Stored data:

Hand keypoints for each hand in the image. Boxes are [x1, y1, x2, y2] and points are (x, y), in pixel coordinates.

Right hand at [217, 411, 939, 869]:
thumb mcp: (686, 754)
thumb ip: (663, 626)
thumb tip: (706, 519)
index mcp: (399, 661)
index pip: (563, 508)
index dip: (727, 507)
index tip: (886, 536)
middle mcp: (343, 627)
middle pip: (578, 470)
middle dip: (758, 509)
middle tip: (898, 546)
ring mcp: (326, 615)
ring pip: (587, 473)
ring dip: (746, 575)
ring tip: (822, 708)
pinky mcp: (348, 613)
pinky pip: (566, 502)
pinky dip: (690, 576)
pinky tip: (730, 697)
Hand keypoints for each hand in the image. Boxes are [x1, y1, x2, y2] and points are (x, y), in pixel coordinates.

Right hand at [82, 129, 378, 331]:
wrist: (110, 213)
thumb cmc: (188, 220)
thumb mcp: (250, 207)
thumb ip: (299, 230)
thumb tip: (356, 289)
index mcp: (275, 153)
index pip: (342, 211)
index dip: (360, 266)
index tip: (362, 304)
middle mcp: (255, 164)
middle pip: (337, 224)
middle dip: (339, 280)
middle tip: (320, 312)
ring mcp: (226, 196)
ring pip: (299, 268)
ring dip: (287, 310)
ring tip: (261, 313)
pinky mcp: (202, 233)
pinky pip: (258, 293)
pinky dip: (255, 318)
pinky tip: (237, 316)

* * *

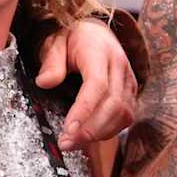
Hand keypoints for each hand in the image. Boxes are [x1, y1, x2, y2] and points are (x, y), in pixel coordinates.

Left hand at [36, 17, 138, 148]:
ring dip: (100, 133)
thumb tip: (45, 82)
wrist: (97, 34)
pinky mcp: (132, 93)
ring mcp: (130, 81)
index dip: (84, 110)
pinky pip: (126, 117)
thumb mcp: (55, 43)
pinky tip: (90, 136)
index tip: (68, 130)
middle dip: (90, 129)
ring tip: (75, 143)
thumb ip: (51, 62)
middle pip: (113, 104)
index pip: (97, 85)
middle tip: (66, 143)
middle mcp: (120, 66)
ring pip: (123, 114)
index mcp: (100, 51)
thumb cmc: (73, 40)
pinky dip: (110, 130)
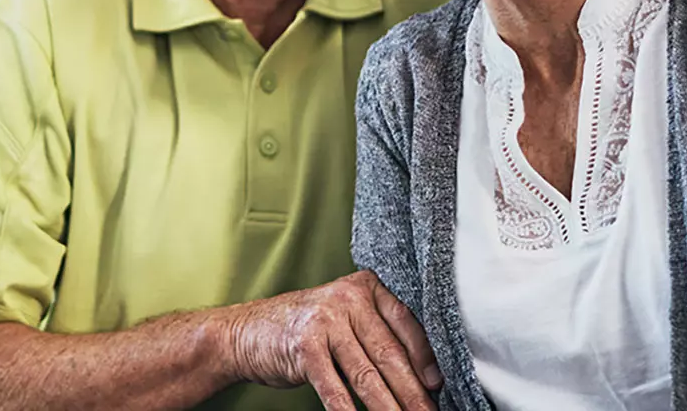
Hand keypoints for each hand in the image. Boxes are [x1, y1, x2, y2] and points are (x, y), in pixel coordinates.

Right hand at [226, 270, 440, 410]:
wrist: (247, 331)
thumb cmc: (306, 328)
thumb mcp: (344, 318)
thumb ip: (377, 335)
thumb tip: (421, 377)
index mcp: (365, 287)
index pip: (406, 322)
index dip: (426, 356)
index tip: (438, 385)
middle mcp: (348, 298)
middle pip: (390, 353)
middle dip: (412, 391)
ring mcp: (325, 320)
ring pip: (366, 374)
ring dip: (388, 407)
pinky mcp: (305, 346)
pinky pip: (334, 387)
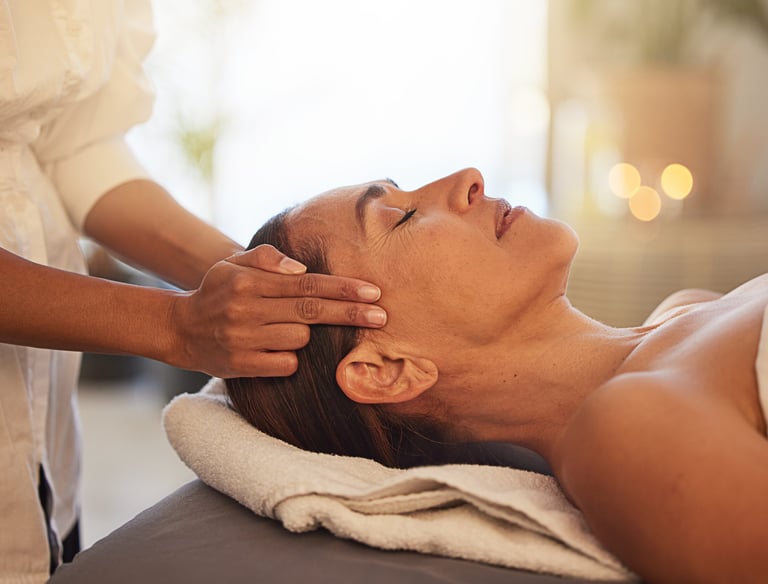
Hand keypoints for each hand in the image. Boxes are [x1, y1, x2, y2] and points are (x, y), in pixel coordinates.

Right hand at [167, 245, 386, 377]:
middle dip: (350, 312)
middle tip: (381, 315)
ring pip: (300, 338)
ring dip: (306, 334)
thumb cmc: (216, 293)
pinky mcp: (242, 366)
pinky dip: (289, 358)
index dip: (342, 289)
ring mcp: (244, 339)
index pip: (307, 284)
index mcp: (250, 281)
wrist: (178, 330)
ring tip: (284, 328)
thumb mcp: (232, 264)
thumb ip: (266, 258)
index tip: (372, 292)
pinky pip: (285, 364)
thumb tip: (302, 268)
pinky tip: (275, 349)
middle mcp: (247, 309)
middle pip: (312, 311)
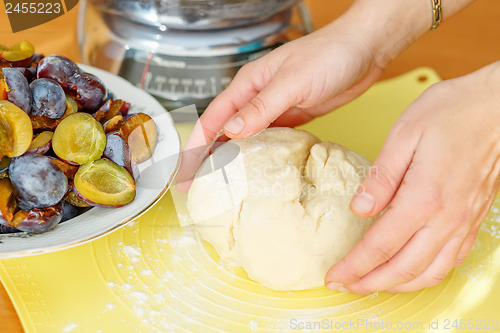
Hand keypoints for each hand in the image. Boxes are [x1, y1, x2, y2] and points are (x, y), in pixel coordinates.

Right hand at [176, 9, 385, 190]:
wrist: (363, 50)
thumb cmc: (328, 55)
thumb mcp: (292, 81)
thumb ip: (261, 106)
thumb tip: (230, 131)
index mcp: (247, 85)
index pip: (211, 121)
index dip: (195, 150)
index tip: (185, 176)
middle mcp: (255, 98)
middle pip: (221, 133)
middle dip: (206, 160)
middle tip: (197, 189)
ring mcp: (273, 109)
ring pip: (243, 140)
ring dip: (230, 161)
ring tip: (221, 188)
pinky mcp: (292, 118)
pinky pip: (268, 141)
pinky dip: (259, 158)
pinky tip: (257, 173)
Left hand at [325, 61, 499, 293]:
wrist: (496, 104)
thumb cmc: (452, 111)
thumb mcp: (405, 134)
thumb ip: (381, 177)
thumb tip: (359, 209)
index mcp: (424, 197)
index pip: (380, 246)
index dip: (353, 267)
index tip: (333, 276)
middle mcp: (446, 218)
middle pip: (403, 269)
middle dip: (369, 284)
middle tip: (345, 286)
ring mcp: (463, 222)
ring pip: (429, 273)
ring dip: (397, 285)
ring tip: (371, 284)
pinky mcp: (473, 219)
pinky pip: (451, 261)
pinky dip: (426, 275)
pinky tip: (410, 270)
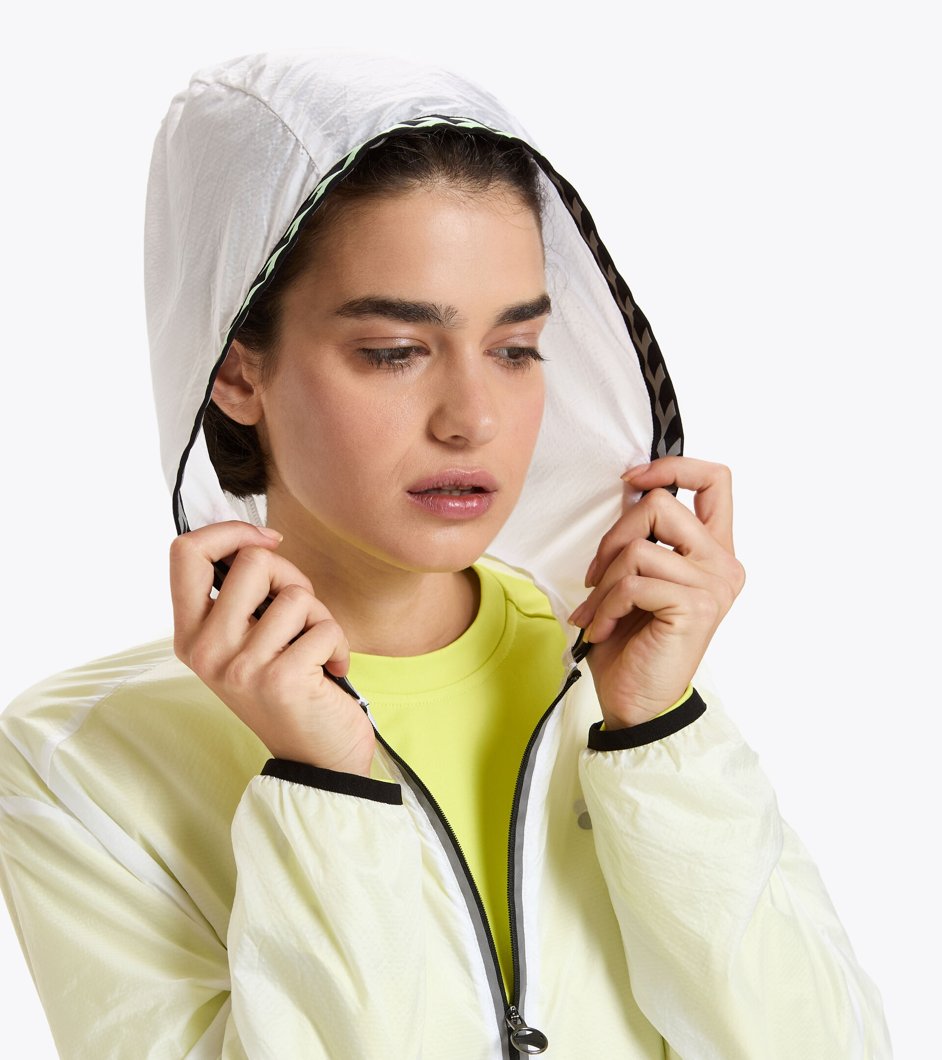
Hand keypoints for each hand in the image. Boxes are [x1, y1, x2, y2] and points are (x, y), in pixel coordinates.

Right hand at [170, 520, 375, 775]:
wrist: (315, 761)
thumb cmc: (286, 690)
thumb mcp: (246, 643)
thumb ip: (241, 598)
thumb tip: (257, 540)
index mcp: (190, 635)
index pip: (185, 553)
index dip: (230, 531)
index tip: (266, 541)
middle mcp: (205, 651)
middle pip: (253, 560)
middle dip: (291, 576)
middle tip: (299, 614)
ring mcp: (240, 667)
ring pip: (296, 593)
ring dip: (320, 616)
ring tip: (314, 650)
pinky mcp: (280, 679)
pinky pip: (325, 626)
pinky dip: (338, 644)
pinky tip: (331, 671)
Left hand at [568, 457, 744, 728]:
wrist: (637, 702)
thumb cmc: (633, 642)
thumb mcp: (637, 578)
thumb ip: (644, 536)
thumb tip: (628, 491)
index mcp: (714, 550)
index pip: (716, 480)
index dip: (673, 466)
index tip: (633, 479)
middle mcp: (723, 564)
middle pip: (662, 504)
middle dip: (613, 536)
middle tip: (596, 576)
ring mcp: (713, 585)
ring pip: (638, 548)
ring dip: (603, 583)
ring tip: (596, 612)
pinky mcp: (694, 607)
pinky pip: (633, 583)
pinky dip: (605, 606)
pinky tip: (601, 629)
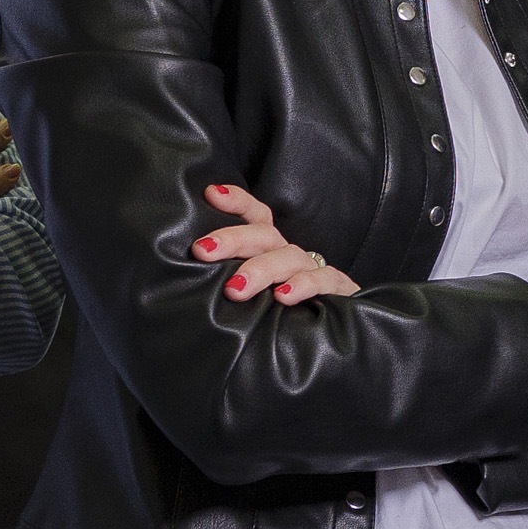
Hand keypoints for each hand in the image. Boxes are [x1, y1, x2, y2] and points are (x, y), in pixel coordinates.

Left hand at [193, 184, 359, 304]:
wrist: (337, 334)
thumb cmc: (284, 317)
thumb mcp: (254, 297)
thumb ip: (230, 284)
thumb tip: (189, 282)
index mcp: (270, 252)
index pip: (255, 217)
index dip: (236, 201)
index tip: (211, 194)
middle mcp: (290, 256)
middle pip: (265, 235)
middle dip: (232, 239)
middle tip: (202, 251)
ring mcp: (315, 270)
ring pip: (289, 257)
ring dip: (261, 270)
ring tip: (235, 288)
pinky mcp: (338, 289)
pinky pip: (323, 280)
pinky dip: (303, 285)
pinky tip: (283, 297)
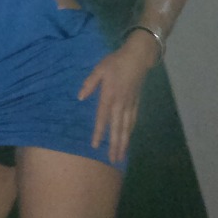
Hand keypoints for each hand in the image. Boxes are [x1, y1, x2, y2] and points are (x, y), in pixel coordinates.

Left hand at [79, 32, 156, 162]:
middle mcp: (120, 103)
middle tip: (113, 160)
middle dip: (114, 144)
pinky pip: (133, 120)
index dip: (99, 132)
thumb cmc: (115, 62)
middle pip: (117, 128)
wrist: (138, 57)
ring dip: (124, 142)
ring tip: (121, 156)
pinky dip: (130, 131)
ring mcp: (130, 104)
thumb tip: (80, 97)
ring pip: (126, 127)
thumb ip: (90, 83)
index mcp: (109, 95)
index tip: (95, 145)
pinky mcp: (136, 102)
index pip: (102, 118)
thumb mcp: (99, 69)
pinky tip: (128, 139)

Task directions:
For this exercise, reproduce exactly the lines of the records above from the one with "thumb ip: (644, 536)" up to and including the one with "pinky mcp: (338, 289)", without pictures.

Task response:
thumb ip: (644, 536)
thumb tip: (628, 491)
index mcp: (714, 550)
index pip: (716, 480)
index dip: (673, 466)
index tip: (633, 479)
middle mcp: (723, 564)
middle pip: (662, 504)
middle dip: (613, 536)
middle tip: (596, 576)
ring mcp: (713, 585)
ring pip: (638, 548)
ring dip: (603, 583)
ring tip: (596, 612)
pinky mcp: (694, 607)
pinky pip: (633, 583)
pinky dip: (605, 606)
pinky tip: (601, 629)
Hand keypoints for each hand in the image. Boxes are [x1, y1, x2, y2] and points are (x, y), in pixel coordinates.

Left hand at [193, 184, 359, 304]:
wrist: (337, 334)
thumb cmc: (284, 317)
thumb mcp: (254, 297)
thumb ip: (230, 284)
thumb tip: (189, 282)
index mcp: (270, 252)
index pip: (255, 217)
index dip: (236, 201)
index tip: (211, 194)
middle mcp: (290, 256)
middle pip: (265, 235)
middle dip: (232, 239)
middle tip: (202, 251)
ring mcp: (315, 270)
ring pip: (289, 257)
ring dip: (261, 270)
ring tip: (235, 288)
pinky mcp: (338, 289)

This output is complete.